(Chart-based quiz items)

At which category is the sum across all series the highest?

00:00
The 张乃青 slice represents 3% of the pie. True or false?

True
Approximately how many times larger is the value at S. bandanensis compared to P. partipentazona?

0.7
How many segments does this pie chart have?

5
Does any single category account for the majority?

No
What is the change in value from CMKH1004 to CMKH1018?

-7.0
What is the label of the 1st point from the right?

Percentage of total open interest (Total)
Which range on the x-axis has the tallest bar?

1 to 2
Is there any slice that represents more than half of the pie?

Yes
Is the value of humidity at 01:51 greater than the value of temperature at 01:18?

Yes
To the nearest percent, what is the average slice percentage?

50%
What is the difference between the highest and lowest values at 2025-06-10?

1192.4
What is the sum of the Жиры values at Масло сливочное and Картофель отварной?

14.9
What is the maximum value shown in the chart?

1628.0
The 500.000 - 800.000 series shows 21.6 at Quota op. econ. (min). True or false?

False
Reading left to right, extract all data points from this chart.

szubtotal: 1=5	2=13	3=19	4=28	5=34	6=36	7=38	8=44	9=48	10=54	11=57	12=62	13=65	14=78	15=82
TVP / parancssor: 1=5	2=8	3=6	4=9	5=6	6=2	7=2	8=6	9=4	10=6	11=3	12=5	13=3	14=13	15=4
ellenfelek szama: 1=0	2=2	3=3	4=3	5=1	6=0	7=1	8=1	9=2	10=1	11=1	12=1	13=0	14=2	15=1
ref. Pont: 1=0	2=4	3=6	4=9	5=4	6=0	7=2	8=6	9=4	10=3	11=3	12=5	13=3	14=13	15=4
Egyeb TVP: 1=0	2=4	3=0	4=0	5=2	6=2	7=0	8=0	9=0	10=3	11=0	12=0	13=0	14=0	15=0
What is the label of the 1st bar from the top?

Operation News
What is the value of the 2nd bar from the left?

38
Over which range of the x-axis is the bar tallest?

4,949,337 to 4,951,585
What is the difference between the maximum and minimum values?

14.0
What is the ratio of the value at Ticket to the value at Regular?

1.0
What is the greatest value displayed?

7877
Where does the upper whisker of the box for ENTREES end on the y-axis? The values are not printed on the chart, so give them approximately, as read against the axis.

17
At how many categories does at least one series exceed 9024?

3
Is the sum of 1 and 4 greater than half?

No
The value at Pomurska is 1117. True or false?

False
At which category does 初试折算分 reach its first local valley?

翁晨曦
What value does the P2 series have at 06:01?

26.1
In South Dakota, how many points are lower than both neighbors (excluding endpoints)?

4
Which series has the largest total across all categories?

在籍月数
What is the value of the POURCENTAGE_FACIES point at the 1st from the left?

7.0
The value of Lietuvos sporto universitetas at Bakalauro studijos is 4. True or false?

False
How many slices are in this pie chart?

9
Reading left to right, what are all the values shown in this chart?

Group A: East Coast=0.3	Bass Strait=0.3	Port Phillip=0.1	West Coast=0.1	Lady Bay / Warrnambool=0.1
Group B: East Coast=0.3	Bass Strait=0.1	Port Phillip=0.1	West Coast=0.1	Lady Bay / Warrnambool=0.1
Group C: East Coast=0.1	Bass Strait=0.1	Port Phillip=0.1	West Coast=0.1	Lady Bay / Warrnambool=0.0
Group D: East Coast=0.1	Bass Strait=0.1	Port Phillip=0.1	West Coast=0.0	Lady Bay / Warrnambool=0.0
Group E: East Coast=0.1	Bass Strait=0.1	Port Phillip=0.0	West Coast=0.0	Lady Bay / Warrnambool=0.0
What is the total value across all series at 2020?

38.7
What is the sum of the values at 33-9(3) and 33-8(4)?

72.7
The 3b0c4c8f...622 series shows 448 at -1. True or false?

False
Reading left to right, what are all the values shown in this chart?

# Your goal:
Count the lines in the material above that contain the word "represents", with case counting. Reply with the number alone.

# Written solution:
2